Data START

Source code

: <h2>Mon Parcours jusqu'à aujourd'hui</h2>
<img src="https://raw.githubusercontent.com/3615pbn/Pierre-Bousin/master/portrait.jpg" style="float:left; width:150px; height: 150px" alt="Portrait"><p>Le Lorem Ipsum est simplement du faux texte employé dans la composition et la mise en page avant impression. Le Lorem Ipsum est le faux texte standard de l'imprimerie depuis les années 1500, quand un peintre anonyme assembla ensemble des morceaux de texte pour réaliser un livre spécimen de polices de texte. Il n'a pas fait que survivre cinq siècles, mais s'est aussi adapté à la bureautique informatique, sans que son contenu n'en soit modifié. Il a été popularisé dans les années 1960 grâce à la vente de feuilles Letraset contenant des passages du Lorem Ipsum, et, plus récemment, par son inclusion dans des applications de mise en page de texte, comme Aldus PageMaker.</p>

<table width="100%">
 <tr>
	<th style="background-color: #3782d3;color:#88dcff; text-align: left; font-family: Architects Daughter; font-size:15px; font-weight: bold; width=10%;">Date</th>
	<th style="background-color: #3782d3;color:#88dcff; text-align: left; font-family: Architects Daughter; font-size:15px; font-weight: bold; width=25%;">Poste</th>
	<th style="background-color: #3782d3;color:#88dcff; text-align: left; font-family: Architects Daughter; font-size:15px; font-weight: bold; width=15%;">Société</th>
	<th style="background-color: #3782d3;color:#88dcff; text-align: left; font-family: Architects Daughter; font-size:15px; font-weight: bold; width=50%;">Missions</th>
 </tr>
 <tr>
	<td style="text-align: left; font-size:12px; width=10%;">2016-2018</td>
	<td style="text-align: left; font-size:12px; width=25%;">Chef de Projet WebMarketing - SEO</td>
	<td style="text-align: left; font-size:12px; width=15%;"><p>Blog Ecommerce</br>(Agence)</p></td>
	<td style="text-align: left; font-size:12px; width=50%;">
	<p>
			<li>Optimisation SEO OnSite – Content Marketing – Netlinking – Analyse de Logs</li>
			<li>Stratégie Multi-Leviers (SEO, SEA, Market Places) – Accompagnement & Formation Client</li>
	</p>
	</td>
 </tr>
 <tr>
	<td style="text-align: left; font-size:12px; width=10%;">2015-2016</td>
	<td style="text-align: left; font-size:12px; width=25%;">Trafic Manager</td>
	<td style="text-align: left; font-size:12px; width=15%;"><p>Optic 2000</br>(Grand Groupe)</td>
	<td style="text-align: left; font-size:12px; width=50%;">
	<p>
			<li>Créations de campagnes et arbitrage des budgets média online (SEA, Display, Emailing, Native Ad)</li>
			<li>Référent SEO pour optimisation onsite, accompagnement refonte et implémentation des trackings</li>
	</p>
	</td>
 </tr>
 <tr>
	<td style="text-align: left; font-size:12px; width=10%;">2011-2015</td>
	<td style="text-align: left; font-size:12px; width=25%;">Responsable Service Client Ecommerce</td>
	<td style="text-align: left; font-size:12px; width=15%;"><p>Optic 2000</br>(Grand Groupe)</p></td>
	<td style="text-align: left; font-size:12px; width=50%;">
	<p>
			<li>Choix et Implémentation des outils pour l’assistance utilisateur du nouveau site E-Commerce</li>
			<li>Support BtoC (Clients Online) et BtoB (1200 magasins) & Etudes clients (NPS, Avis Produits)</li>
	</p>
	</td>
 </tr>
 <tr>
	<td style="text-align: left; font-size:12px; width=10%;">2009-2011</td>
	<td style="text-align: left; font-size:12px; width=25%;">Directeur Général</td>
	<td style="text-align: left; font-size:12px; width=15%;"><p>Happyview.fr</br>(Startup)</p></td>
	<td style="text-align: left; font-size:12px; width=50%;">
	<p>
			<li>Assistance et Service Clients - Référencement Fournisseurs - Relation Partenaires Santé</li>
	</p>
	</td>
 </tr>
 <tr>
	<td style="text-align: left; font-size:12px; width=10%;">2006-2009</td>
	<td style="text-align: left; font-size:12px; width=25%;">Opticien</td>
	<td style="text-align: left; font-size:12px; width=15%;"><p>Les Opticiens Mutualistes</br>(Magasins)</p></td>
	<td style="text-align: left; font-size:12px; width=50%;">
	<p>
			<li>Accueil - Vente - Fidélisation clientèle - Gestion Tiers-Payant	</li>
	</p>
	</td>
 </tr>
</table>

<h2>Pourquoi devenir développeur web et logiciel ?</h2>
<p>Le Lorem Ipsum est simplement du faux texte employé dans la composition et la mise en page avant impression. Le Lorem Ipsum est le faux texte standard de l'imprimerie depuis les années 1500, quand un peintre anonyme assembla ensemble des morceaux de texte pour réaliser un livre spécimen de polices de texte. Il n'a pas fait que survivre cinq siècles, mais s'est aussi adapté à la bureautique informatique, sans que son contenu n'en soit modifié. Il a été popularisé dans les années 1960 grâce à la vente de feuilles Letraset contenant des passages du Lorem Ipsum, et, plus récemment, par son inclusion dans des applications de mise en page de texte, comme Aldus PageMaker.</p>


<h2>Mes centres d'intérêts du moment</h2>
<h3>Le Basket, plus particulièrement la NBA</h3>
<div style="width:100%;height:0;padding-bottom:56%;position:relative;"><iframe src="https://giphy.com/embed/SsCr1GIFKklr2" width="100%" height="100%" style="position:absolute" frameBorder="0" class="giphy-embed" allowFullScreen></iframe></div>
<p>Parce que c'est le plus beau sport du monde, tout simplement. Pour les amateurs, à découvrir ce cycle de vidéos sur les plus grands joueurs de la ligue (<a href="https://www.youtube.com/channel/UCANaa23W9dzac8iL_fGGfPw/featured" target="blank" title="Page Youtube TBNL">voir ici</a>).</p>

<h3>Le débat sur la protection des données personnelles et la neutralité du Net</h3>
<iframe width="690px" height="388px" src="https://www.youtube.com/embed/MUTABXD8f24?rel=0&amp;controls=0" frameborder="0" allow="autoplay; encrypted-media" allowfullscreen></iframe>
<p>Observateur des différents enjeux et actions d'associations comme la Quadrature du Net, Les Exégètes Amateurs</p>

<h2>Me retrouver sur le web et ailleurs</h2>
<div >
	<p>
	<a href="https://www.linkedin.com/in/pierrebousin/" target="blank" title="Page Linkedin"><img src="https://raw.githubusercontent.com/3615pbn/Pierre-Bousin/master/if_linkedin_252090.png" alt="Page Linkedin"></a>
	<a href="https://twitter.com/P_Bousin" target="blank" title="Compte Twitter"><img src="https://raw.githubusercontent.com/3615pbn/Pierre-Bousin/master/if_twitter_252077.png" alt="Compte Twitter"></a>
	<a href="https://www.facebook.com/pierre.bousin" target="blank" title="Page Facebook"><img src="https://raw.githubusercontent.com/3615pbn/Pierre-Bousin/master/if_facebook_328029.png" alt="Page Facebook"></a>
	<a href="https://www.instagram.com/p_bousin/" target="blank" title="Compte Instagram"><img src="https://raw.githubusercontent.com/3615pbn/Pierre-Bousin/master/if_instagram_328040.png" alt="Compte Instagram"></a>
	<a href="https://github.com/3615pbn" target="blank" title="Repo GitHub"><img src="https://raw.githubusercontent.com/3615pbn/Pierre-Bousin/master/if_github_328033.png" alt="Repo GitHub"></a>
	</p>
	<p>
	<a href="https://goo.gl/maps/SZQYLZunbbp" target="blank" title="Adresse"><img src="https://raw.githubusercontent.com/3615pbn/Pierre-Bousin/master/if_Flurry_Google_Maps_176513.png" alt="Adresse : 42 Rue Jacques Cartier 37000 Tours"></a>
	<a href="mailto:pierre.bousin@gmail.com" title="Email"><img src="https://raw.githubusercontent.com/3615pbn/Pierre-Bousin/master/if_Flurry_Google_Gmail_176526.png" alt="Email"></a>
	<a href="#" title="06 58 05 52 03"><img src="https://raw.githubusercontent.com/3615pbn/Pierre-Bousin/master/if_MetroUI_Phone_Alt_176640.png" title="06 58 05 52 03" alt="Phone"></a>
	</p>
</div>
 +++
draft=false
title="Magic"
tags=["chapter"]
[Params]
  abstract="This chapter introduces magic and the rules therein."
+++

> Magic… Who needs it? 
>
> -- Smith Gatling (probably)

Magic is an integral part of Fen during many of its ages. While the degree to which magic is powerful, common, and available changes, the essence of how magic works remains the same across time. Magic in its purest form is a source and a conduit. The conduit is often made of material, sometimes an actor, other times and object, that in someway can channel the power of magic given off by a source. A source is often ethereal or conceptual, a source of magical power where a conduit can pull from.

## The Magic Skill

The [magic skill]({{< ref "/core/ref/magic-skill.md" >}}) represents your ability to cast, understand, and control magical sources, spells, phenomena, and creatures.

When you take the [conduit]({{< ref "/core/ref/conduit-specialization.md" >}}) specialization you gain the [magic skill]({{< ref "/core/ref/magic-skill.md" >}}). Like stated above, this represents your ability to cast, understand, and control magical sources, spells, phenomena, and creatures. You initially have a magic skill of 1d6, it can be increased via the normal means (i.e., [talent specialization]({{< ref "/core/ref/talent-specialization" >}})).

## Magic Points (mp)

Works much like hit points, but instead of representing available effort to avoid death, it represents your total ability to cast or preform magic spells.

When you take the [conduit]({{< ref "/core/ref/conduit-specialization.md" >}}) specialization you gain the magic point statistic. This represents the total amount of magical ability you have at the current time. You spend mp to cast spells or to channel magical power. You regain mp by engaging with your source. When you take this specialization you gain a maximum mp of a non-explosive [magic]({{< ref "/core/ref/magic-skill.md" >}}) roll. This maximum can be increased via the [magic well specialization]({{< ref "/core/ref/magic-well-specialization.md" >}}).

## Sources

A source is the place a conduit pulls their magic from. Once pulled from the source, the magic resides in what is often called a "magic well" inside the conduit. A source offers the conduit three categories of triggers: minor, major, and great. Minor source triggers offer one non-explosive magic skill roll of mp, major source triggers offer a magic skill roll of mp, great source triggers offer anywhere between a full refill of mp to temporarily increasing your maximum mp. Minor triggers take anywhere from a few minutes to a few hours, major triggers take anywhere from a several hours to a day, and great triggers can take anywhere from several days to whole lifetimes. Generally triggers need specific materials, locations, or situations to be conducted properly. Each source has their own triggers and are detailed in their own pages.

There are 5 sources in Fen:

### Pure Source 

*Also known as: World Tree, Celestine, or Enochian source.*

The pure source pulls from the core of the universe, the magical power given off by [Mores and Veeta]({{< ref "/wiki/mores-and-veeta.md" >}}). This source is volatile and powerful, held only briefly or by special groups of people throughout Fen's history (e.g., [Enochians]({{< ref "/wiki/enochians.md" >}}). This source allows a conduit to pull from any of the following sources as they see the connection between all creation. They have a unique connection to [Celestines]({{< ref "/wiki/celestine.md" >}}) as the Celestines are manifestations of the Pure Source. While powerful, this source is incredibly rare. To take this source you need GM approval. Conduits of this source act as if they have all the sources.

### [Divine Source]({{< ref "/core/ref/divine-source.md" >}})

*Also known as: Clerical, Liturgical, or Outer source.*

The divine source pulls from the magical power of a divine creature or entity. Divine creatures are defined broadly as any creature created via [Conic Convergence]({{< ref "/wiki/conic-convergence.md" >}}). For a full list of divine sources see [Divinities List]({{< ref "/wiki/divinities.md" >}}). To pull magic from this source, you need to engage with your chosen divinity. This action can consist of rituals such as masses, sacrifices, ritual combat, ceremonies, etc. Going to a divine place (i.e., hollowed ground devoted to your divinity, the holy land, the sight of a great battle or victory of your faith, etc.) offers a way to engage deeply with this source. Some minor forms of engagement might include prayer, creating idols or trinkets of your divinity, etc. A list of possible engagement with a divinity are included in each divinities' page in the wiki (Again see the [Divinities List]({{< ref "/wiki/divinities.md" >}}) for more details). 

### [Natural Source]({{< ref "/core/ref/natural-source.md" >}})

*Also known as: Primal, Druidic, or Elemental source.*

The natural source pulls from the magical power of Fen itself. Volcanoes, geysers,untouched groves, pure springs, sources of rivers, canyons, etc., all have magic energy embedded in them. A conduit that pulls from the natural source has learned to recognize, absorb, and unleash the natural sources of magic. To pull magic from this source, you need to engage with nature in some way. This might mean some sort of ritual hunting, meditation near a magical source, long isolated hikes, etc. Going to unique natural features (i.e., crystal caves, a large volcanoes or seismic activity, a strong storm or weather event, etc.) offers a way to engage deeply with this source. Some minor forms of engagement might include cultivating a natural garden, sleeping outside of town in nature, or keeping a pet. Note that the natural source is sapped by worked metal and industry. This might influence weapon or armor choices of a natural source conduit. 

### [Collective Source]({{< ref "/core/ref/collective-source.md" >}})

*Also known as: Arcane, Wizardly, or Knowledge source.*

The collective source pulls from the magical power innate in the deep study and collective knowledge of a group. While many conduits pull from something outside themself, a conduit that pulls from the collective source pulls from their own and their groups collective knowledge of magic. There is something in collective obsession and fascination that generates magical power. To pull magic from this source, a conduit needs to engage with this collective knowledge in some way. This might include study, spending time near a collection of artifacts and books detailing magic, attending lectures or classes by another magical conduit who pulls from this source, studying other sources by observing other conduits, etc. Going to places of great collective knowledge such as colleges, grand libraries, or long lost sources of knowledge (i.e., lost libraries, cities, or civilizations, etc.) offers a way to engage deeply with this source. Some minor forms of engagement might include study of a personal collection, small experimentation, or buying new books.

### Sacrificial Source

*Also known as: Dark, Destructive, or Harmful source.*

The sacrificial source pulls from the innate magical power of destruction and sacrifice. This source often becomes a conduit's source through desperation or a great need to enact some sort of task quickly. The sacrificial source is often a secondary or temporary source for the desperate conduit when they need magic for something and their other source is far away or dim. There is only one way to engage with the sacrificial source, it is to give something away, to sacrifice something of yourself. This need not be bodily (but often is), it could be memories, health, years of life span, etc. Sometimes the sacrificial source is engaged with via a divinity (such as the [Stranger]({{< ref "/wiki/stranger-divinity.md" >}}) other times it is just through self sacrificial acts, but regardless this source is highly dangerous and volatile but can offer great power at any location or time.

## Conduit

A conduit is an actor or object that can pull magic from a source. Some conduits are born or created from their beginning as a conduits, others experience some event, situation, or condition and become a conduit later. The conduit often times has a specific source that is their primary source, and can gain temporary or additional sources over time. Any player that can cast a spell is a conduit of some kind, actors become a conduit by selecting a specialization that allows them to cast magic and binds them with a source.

Data END

**Exercise prompt**
When a line above includes the word "Clients", please list that line.

**Answer below**
			<li>Support BtoC (Clients Online) et BtoB (1200 magasins) & Etudes clients (NPS, Avis Produits)</li>
			<li>Assistance et Service Clients - Référencement Fournisseurs - Relation Partenaires Santé</li>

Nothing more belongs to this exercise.